Humbert told Dolores that if she reported him to police, she would go to foster care, which would be about as bad for her as boarding school, and that Dolores therefore was better off putting up with Humbert and sex. Dolores agreed - although Humbert calls Dolores naive for so doing. Dolores never did report Humbert, nor go to foster care. Nor grow up: she died in childbirth shortly before her 18th birthday.

However, after some time of putting up with Humbert, Dolores decided that although reporting Humbert and going to foster care was worse than enduring him, running away and living on her own (age 13 or so) was better than enduring Humbert. She therefore started saving money Humbert was bribing her with for running away, and Humbert started seeking her savings and taking them away.

Eventually, Dolores preferred to escape with Quilty and actively preferred Quilty to Humbert.
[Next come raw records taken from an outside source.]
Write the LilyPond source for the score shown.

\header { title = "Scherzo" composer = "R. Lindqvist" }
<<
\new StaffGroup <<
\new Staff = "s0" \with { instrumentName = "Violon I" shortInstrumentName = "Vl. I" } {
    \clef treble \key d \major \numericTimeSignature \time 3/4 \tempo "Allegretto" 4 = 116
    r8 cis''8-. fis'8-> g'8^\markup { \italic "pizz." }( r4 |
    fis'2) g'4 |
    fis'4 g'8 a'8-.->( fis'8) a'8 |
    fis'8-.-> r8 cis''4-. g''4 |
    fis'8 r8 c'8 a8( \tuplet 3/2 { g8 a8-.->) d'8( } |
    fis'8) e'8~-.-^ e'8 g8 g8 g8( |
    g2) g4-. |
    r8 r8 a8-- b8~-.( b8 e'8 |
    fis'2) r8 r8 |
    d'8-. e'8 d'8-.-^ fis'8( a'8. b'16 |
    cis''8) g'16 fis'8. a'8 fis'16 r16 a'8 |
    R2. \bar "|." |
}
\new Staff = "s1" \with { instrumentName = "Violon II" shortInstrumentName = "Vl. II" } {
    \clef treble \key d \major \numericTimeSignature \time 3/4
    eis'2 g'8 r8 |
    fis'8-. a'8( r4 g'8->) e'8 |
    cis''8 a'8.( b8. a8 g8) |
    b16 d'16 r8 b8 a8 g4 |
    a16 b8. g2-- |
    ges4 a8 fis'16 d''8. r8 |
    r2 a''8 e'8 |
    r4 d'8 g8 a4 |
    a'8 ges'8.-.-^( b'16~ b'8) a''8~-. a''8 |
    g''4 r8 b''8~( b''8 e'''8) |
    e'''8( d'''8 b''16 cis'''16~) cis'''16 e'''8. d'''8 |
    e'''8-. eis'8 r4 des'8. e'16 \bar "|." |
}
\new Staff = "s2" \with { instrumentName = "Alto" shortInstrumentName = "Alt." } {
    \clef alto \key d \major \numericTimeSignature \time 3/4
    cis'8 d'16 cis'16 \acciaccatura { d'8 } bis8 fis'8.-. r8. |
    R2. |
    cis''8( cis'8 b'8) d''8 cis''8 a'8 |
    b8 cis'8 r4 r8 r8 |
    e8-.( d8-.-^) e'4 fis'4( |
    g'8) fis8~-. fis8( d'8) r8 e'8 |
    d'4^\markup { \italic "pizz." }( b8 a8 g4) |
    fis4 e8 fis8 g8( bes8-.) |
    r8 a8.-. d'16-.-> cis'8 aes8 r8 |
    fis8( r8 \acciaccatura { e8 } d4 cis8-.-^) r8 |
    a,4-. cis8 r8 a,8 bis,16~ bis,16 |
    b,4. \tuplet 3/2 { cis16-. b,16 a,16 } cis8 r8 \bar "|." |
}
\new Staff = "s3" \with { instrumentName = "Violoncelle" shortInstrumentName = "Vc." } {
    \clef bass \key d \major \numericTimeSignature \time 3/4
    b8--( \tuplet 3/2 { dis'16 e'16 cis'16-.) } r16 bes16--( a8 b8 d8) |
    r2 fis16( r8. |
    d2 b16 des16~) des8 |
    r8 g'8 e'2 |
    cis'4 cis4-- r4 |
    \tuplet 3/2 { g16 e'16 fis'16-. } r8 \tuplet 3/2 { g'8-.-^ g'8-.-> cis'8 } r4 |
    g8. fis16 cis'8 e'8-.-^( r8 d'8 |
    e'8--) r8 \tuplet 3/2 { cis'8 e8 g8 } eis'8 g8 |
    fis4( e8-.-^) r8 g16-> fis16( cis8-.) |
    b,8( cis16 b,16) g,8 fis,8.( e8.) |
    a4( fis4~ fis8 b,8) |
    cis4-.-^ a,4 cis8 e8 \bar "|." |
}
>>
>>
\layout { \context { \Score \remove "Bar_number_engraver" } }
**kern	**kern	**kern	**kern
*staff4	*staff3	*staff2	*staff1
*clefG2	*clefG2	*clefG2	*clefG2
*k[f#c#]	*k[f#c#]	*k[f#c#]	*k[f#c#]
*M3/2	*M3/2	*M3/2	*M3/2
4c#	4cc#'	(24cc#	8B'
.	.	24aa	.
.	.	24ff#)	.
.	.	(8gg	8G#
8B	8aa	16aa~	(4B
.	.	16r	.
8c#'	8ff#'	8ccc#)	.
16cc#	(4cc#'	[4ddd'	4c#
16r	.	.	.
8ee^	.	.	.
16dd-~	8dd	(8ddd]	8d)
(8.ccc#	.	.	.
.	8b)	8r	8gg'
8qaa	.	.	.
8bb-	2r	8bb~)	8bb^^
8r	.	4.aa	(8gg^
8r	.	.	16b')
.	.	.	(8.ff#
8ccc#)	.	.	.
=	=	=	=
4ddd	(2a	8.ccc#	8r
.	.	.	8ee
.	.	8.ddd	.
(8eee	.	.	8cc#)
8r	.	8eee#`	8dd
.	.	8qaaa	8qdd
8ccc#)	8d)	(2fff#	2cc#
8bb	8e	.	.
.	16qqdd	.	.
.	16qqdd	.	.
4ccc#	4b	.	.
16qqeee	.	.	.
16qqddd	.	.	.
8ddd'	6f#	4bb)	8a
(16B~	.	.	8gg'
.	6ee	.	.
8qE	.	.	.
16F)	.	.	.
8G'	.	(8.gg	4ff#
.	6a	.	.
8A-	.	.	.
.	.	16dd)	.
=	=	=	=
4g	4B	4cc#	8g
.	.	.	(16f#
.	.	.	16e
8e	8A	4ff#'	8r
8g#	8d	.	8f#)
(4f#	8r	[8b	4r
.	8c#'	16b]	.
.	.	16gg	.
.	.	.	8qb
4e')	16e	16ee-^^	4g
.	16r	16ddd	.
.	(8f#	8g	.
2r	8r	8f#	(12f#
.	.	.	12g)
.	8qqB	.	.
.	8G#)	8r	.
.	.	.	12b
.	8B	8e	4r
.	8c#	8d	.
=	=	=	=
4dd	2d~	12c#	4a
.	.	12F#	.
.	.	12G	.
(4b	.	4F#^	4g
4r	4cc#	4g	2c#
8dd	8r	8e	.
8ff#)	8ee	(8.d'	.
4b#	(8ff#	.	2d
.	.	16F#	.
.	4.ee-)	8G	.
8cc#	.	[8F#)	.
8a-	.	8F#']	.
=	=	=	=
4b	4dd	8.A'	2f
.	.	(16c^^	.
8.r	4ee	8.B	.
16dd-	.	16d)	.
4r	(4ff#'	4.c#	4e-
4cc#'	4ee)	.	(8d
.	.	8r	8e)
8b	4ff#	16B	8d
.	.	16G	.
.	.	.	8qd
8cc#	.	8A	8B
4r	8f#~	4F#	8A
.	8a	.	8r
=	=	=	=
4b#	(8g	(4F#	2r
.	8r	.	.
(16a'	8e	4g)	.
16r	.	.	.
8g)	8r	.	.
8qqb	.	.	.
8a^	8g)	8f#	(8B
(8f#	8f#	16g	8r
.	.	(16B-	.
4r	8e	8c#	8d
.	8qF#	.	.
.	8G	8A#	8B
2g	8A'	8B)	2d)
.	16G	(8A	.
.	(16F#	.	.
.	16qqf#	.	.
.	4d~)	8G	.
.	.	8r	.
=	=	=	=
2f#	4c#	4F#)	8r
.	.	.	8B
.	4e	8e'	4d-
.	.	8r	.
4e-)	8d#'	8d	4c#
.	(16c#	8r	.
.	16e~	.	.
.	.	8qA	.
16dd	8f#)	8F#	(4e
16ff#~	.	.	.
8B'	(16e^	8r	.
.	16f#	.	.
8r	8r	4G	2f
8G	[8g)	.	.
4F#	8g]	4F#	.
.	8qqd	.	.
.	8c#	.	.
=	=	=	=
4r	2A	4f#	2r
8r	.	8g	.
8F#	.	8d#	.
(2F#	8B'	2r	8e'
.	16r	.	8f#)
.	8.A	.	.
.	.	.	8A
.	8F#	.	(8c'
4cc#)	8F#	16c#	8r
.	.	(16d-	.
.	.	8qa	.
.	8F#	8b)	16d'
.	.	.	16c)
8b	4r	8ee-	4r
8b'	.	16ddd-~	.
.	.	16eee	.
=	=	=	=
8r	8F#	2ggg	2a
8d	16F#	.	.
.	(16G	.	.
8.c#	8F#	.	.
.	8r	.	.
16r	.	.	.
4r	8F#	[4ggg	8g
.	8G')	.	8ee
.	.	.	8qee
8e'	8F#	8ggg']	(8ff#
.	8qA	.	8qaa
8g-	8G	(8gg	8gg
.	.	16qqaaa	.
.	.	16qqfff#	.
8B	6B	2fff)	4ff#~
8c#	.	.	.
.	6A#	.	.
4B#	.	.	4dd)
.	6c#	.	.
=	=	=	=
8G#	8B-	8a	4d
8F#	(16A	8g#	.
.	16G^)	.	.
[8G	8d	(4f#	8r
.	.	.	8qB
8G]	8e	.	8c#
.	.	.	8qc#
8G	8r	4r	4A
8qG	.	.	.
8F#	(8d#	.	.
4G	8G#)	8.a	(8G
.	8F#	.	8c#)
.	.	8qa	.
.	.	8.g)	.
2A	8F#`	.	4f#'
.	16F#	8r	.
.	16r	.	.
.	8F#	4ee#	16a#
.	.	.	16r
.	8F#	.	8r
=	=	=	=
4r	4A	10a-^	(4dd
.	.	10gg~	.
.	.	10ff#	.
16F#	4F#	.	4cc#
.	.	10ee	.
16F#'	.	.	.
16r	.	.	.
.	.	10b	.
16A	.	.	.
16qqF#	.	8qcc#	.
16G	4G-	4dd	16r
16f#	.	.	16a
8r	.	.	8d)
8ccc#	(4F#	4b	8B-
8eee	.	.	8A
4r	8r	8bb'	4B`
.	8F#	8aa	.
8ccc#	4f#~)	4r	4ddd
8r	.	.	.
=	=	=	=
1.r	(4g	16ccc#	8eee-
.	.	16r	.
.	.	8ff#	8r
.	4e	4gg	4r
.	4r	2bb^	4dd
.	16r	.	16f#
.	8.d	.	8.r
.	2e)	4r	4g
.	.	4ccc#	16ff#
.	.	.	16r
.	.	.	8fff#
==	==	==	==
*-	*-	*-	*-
Quilty did not imprison Dolores in her home or some lonely farm as Humbert had menaced - when Dolores would not meet his sexual demands, Quilty threw her out, so she had her freedom to choose to live independently (and did gain employment as scullery maid) or report Humbert and Quilty to police (and go to foster care). She chose independence.

After a while, she encountered Richard Schiller. She never loved him - she was sure she only ever loved Quilty - but she was the best of the bad options she had (return to Quilty on his terms; return to Humbert on his terms; foster care; continuing with independence and scullery employment).

Humbert may have called Dolores naive for believing foster care sucked, but it does appear to be true, still. Children are abused both in homes and foster care, but abuse in foster care appears to be more frequent. Children run away from both homes and foster care, but runaways from foster care seem to be more frequent. It is also by no means unknown for children to run away from foster care to return to their allegedly abusive parents, and be forcibly returned.

If children have enforced dependency of parents because the alternative, foster care, sucks and the children do not even have the freedom to make the choice between foster care and parents then yes, they are not liberated.

So how can children be liberated?
1) Provide decent quality foster care
2) Permit children to volunteer for the good foster care provided in step 1), and to return home if they find by experience in foster care that home is better after all
3) Dolores Haze would encounter in her class several children who are in foster care, by their own choice, and are not outcasts/bullying victims for it, so she can talk to them and hear what foster care is like. She would also meet and talk to several children who have been to summer camps OR foster care for a while, and returned home, not because foster care was bad but because home was better. She would therefore be well informed that she has a tolerable alternative to Humbert Humbert - and Humbert Humbert would have to keep Dolores on her terms (presumably including not having sex with her when she is not interested, and permitting her to meet and have sex with boys her age, or even Quilty, when she is interested), or lose her.